When to Use List.ForEach?

  • Small Datasets: For smaller datasets, the overhead of parallelization might outweigh the benefits.
  • Sequential Dependencies: When the order of execution is crucial, and tasks are dependent on the results of previous iterations.
  • Simplicity: In scenarios where simplicity and readability are prioritized over parallelism.

Performance Comparison

Below is a simple benchmarking example that compares the performance of Parallel.ForEach and List.ForEach uses a CPU-bound operation on a large collection of integers.

First, ensure you have the Benchmark.NET package installed in your project. If you haven't installed it yet, you can do so via the NuGet Package Manager or by using the following command in the Package Manager Console.

Install-Package BenchmarkDotNet

Next, create a benchmark class using Benchmark.NET attributes to measure the execution time of Parallel.ForEach and List.ForEach. Here's an example.

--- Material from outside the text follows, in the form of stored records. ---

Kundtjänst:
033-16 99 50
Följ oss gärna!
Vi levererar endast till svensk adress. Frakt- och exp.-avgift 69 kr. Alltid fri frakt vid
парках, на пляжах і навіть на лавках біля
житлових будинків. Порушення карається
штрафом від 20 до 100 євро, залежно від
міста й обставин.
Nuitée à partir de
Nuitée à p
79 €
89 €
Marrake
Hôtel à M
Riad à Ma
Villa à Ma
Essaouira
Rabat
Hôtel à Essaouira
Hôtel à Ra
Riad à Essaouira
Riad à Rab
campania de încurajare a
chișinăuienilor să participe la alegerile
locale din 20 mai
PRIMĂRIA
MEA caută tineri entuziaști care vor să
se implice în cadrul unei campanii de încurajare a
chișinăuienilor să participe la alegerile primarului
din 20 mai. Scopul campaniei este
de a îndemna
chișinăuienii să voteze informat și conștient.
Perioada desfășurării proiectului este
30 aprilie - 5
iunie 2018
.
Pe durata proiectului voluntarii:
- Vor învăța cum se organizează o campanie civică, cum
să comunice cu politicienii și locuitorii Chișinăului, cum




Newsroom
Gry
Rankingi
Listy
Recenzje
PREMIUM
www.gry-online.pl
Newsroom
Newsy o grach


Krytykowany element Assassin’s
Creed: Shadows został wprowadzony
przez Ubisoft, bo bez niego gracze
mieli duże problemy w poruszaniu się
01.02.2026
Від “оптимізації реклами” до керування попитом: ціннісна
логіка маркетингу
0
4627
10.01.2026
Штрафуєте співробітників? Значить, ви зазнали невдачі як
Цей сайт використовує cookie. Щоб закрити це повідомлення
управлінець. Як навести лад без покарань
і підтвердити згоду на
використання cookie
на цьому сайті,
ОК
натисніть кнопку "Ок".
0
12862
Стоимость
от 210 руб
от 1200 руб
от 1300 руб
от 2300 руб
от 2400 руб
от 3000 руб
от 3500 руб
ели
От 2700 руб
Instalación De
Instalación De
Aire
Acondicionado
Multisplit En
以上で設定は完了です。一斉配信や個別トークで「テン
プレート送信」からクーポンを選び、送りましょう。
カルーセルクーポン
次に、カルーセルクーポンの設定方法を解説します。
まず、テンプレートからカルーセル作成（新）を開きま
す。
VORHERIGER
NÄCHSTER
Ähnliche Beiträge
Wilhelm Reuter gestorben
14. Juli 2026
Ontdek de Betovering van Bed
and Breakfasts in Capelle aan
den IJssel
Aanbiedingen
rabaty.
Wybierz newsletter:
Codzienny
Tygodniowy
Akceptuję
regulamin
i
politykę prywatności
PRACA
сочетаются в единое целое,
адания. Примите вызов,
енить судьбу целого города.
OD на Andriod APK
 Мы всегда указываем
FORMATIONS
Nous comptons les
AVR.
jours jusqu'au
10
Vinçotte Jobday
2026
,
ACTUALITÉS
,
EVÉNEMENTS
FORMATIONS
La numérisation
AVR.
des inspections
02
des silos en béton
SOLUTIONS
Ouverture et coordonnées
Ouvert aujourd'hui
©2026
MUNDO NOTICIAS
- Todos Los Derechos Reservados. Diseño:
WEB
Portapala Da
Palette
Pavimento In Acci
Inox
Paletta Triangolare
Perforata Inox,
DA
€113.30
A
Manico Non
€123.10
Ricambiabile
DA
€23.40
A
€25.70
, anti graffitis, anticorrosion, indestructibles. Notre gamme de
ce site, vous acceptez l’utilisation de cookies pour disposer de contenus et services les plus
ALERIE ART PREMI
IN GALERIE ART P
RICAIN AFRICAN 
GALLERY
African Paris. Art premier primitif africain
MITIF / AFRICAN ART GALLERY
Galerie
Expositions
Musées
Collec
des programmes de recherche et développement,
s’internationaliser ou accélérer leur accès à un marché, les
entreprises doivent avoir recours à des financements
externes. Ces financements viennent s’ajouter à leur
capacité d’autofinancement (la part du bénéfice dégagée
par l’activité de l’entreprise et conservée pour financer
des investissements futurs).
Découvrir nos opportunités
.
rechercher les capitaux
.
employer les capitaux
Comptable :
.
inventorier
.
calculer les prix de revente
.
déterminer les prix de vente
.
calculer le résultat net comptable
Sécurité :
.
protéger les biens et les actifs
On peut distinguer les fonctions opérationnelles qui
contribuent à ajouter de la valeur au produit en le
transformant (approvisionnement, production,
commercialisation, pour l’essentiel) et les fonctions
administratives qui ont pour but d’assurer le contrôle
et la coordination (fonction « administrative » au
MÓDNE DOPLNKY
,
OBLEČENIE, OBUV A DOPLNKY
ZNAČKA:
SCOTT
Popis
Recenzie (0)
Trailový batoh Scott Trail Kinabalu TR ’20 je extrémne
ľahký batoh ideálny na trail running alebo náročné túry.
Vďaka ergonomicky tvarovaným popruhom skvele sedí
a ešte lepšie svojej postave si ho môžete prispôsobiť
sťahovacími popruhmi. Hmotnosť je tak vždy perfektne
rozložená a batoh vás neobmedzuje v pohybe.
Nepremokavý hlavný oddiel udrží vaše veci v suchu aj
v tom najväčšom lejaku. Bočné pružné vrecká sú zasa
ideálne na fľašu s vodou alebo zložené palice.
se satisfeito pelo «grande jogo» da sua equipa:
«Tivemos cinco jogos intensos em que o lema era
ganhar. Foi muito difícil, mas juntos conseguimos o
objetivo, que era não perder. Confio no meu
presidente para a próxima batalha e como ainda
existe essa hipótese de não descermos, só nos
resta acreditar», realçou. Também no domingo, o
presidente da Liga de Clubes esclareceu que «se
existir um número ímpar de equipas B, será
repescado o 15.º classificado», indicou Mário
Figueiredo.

using BenchmarkDotNet.Attributes;

namespace ForEachAndListForEach
{
    public class ParallelVsListBenchmark
    {
        private List<int> data;

        [Params(1000000)] // Adjust the size of the dataset as needed
        public int DataSize;

        [GlobalSetup]
        public void Setup()
        {
            // Generating a large collection of integers
            Random rand = new Random();
            data = new List<int>(DataSize);
            for (int i = 0; i < DataSize; i++)
            {
                data.Add(rand.Next(100));
            }
        }

        [Benchmark]
        public void ParallelForEachBenchmark()
        {
            Parallel.ForEach(data, item =>
            {
                // Simulating a CPU-bound operation (e.g., some intensive calculation)
                int result = Calculate(item);
            });
        }

        [Benchmark]
        public void ListForEachBenchmark()
        {
            data.ForEach(item =>
            {
                // Simulating the same CPU-bound operation
                int result = Calculate(item);
            });
        }

        // Simulated CPU-bound operation
        private int Calculate(int value)
        {
            // Simulating some CPU-bound calculation
            return value * value;
        }
    }
}

Program.cs
// See https://aka.ms/new-console-template for more information
using BenchmarkDotNet.Running;
using ForEachAndListForEach;

Console.WriteLine("Performance Comparison between Parallel.ForEach and List.ForEach");

var summary = BenchmarkRunner.Run<ParallelVsListBenchmark>();

Console.ReadLine();

Result

Result

Based on this benchmark, Parallel.ForEach tends to perform slightly better in terms of average execution time when dealing with a large dataset and CPU-bound operations. The results also indicate that List.ForEach takes a bit longer, albeit the difference might be small depending on the specific use case and system configurations.

Conclusion

Choosing between Parallel.ForEach and List.ForEach depends on the specific requirements of your application. Understanding the nature of the task, the size of the dataset, and the need for parallelism are crucial factors in making the right decision. Both methods have their strengths, and by leveraging them appropriately, you can optimize the performance of your C# applications.